Not long ago we looked at comet C/2011 N3 (SOHO), discovered last July just two days before it plunged into the Sun, evaporating some 100,000 kilometers above the solar surface. It was startling to learn that the SOHO observatory is tracking numerous ‘Sun-grazers,’ comets whose fatal encounters with our star are occurring roughly once every three days. Now comes news that Sagittarius A*, the supermassive black hole at the center of the Milky Way, is producing X-ray flares about once a day, thought by some to be the result of similar debris in the process of destruction.

The flares last just a few hours, according to researchers working with data from the Chandra X-Ray Observatory, and can reach brightness levels up to 100 times what is normally observed in the black hole region.

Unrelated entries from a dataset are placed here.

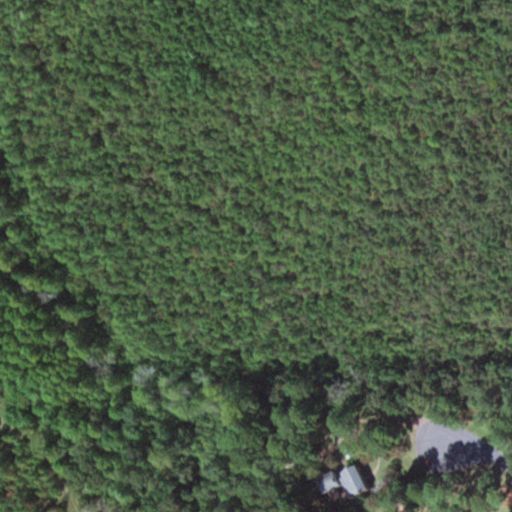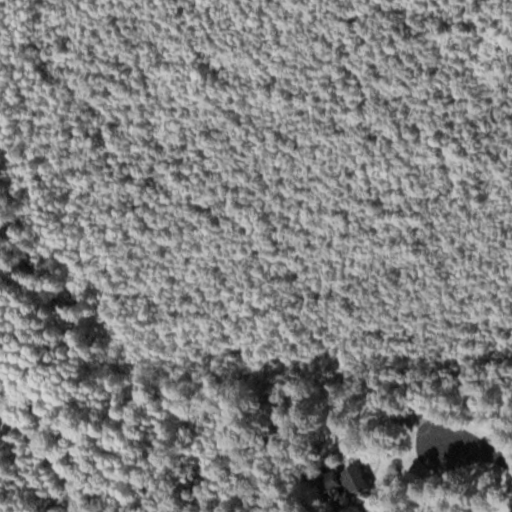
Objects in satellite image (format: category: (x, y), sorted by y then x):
road: (470, 450)
building: (354, 480)
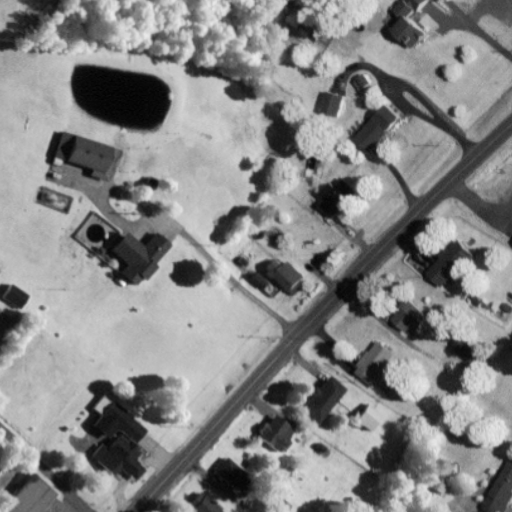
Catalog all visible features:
building: (407, 23)
road: (478, 27)
building: (331, 106)
building: (377, 130)
building: (83, 157)
building: (338, 199)
building: (141, 261)
building: (450, 266)
building: (284, 278)
building: (14, 299)
road: (319, 312)
building: (410, 320)
building: (469, 351)
building: (375, 366)
building: (321, 402)
building: (366, 421)
building: (121, 425)
building: (276, 436)
building: (122, 462)
road: (45, 470)
building: (440, 479)
building: (235, 480)
building: (501, 492)
building: (28, 498)
building: (200, 505)
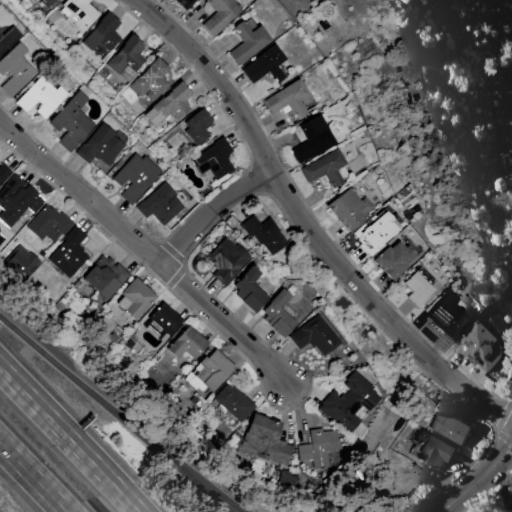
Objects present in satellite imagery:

Kastytis Zubovas (University of Leicester) thinks we’re seeing asteroids and comets passing within 160 million kilometers of the black hole (roughly 1 AU), at which point they would likely be broken apart by tidal forces and eventually vaporized as they move through the hot, thin gas surrounding and feeding Sgr A*.

“As a reality check, we worked out that a few trillion asteroids should have been removed by the black hole over the 10-billion-year lifetime of the galaxy,” said co-author Sera Markoff of the University of Amsterdam in the Netherlands. “Only a small fraction of the total would have been consumed, so the supply of asteroids would hardly be depleted.”

Image (click to enlarge): The panel on the left is an image containing nearly a million seconds of Chandra observing of the region around the black hole, with red representing low-energy X-rays, green as medium-energy X-rays, and blue being the highest. An asteroid that undergoes a close encounter with another object, such as a star or planet, can be thrown into an orbit headed towards Sgr A*, as seen in a series of artist’s illustrations beginning with the top-right panel. If the asteroid passes within about 100 million miles of the black hole, roughly the distance between the Earth and the Sun, it would be torn into pieces by the tidal forces from the black hole (middle-right panel). These fragments would then be vaporized by friction as they pass through the hot, thin gas flowing onto Sgr A*, similar to a meteor heating up and glowing as it falls through Earth’s atmosphere. A flare is produced (bottom-right panel) and eventually the remains of the asteroid are swallowed by the black hole. Credit: X-ray: NASA/CXC/MIT/F. Baganoff et al.; Illustrations: NASA/CXC/M.Weiss.

To generate flares large enough for Chandra to see, the objects in question would have to be roughly 10 kilometers in radius or larger. These are relatively small events compared to what might happen when an entire star passed too close to a supermassive black hole, which would power a spectacularly bright flare of the kind that has been observed in other galaxies. But disintegrating stars are thought to be rare, while the Chandra flares are common, and last only hours compared to the larger events, which can be studied for a period of months.

Zubovas and team have developed a model that looks at the asteroid population passing near Sagittarius A*, one that offers criteria for testing whether a given flare is the result of an external object encountering the black hole or the result of instabilities within the accretion disk already around it. From the paper:

The least constrained parts of the model have to do with the exact distribution of asteroids and their orbits in the hypothesised ”Super-Oort cloud” around Sgr A* and with conversion of the bulk kinetic energy of the asteroids into electromagnetic radiation. However, there almost certainly are asteroids in the central few pc of the Galaxy and the processes described here must occur. Our paper makes several estimates of the e?ects that asteroids have on the luminosity of Sgr A* and suggests a method to distinguish between such externally caused ?ares and accretion-instability caused ones. If future observations reveal that asteroid disruptions are responsible for at least a fraction of the ?ares, this would be an important step in understanding the accretion processes in Sgr A*. In addition, further investigation may help constrain the size of the asteroid population in the Galactic centre.

So we’re looking at what can be called a ‘Super-Oort’ cloud, a thick torus of asteroids stripped from their parent stars that surrounds our galaxy’s supermassive black hole. Interestingly enough, the Chandra data fall in line with earlier work suggesting that this cloud of asteroids and planets may have formed through star formation episodes inside the massive accretion disk itself, during phases when the black hole grew rapidly. The asteroids would be drawn from this cloud of stars whenever one of the stars passed too close to the black hole. Where Zubovas’ team differs from some earlier theorists is in seeing the Chandra flares as the result of asteroid interactions with the black hole rather than stars, the latter being of insufficient density to produce the small and frequent flares we see happening in the region of Sgr A*.

The paper is Zubovas et al., “Sgr A* flares: tidal disruption of asteroids and planets?” accepted for publication in Monthly Notices of the Royal Astronomical Society (preprint).